*** Opening RECORDED INFORMATION ***
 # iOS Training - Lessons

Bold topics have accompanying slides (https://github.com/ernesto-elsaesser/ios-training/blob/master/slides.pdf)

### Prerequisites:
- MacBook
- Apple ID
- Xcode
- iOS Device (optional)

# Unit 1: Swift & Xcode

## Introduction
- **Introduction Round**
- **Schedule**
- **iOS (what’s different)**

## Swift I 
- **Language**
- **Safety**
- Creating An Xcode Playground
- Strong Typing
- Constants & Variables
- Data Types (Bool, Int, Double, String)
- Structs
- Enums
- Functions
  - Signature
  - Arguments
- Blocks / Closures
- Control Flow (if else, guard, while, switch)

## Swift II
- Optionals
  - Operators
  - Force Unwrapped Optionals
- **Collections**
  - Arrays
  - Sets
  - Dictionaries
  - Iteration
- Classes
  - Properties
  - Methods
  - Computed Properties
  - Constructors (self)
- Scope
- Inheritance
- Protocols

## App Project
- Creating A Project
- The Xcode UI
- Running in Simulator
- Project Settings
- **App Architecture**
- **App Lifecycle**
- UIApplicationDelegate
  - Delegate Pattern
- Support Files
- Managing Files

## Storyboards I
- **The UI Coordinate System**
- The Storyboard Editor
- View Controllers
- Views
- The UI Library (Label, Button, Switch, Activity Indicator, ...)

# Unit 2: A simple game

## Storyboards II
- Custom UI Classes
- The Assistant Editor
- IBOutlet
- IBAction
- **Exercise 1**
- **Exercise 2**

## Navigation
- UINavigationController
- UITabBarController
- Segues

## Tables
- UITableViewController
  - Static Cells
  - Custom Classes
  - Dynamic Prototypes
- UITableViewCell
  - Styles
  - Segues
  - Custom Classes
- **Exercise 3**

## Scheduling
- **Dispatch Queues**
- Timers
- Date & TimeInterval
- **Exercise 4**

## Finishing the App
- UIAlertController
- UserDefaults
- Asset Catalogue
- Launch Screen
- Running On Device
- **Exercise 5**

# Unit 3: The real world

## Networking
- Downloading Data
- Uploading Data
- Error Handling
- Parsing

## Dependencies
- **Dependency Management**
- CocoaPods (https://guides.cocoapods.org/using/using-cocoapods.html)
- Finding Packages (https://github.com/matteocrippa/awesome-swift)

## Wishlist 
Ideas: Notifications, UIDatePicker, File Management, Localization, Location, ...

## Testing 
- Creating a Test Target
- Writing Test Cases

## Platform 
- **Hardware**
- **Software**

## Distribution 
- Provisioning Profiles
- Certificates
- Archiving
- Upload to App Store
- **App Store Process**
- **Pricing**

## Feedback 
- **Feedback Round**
*** Closing RECORDED INFORMATION ***
* [TASK DIRECTIONS]: Nothing in the records may be altered; restate them word for word.

* [RESULT FOR THIS EXERCISE]:
 # iOS Training - Lessons

Bold topics have accompanying slides (https://github.com/ernesto-elsaesser/ios-training/blob/master/slides.pdf)

### Prerequisites:
- MacBook
- Apple ID
- Xcode
- iOS Device (optional)

# Unit 1: Swift & Xcode

## Introduction
- **Introduction Round**
- **Schedule**
- **iOS (what’s different)**

## Swift I 
- **Language**
- **Safety**
- Creating An Xcode Playground
- Strong Typing
- Constants & Variables
- Data Types (Bool, Int, Double, String)
- Structs
- Enums
- Functions
  - Signature
  - Arguments
- Blocks / Closures
- Control Flow (if else, guard, while, switch)

## Swift II
- Optionals
  - Operators
  - Force Unwrapped Optionals
- **Collections**
  - Arrays
  - Sets
  - Dictionaries
  - Iteration
- Classes
  - Properties
  - Methods
  - Computed Properties
  - Constructors (self)
- Scope
- Inheritance
- Protocols

## App Project
- Creating A Project
- The Xcode UI
- Running in Simulator
- Project Settings
- **App Architecture**
- **App Lifecycle**
- UIApplicationDelegate
  - Delegate Pattern
- Support Files
- Managing Files

## Storyboards I
- **The UI Coordinate System**
- The Storyboard Editor
- View Controllers
- Views
- The UI Library (Label, Button, Switch, Activity Indicator, ...)

# Unit 2: A simple game

## Storyboards II
- Custom UI Classes
- The Assistant Editor
- IBOutlet
- IBAction
- **Exercise 1**
- **Exercise 2**

## Navigation
- UINavigationController
- UITabBarController
- Segues

## Tables
- UITableViewController
  - Static Cells
  - Custom Classes
  - Dynamic Prototypes
- UITableViewCell
  - Styles
  - Segues
  - Custom Classes
- **Exercise 3**

## Scheduling
- **Dispatch Queues**
- Timers
- Date & TimeInterval
- **Exercise 4**

## Finishing the App
- UIAlertController
- UserDefaults
- Asset Catalogue
- Launch Screen
- Running On Device
- **Exercise 5**

# Unit 3: The real world

## Networking
- Downloading Data
- Uploading Data
- Error Handling
- Parsing

## Dependencies
- **Dependency Management**
- CocoaPods (https://guides.cocoapods.org/using/using-cocoapods.html)
- Finding Packages (https://github.com/matteocrippa/awesome-swift)

## Wishlist 
Ideas: Notifications, UIDatePicker, File Management, Localization, Location, ...

## Testing 
- Creating a Test Target
- Writing Test Cases

## Platform 
- **Hardware**
- **Software**

## Distribution 
- Provisioning Profiles
- Certificates
- Archiving
- Upload to App Store
- **App Store Process**
- **Pricing**

## Feedback 
- **Feedback Round**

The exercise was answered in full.